2011 Golden Iris Nominees: Campaign of the Year
In 2010, menswear campaigns offered up lots of flesh to temp cautious consumers during an ongoing global economic crisis. This year, adverting shifted its strategy from the libido to the cerebral: Kenneth Cole promoted marriage equality, Versace reimagined a post-apocalyptic future, and Mugler made tattooed love boy Rick Genest into a fashion icon. Even swimwear and underwear makers ES Collection and Rufskin focused as much on aesthetics as the requisite abdominal muscles. As a result, 2011’s most successful campaigns offered as much food for thought as eye candy, if not more.
Check out this year's nominees and vote for your favorite. Our pick for 2011’s Campaign of the Year will be announced the morning of Monday, December 19th. The reader's pick winner will be revealed when voting ends later that same day.
KENNETH COLE: For the last quarter century, Kenneth Cole has served up advertising with super-sized entrées of social consciousness. In 2011, the company directed a bright spotlight towards support for same-sex marriage on billboards, in magazines and on its interactive website. In a year dominated by anti-gay presidential candidates and conservative boycotts of gay-friendly businesses, the company also made the bold and fearless move of including undeniably sexy images of gay couples engaged in some serious tonsil hockey, marvelously captured by photographer Sean Ellis.
ES COLLECTION: For the past few years, Joan Crisol’s hyperreal photography played a key role in the success of ES Collection’s sexy underwear and swimwear campaigns. But in 2011, the Spanish photographer pushed his super-saturated vision further, shooting models in an amusement Tim Burton would approve of and paying homage to the California dreamers in Mel Roberts’ physique photographs from the 1960s and ‘70s. The end results transcended advertising to become gallery-worthy work in its own right.
MUGLER: Nicola Formichetti’s involvement with the Haus of Gaga thrust him into the international spotlight and helped him score a gig as Mugler’s creative director. But it is Formichetti’s unique vision that’s made him the most interesting man in fashion. Who else would take a former circus performer and cast him as the leading man in a major fashion campaign? Sure, Rick Genest first caught our collective eye in the “Born This Way” video, but it was the Mariano Vivanco-lensed Mugler campaign that made Genest a fashion star. Now even Barbie has tattoos.
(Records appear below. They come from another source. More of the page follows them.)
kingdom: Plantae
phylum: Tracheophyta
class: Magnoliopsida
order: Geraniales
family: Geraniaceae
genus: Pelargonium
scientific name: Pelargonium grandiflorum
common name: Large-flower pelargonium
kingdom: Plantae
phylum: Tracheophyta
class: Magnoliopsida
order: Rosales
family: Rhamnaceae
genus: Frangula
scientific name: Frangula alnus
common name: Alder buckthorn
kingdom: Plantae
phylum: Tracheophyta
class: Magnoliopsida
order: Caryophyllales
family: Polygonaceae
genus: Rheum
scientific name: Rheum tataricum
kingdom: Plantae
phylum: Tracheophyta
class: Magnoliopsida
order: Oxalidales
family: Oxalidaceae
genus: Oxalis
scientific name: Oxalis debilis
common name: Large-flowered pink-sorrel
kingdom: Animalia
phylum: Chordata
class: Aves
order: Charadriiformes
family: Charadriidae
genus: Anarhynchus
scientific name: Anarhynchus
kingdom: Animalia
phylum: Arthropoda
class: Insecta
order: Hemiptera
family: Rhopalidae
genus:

And parents everywhere can thank Formichetti.
RUFSKIN: The effervescent color and youthful energy that permeate Rick Day’s breathtaking photos for Rufskin’s 2011 swimwear campaign took many by surprise. The men's clothing line has consistently delivered solid and sober advertising, but this year Rufskin injected a fizzy eroticism into its advertising without letting go of the earthy appeal that anchors its brand identity. This campaign's images are Oz to the previous' Kansas. Factor in the effortless sensuality of models Pablo Moraes and the late Murilo Rezende and you have the final ingredients for Rufskin’s best campaign ever.
VERSACE: The ads for Versace’s collaboration with H&M certainly grabbed our attention, but it was the company’s fall/winter 2011 campaign that really made us sit up and take notice. Featuring supermodel Sean O’Pry looking like a man who fell to earth, the campaign photos by Mert & Marcus have a creepy/sexy/cool post-apocalyptic vibe. Opulent and desolate, alluring and dangerous, the Versace ads offer a fashionable prognosis for an uncertain future.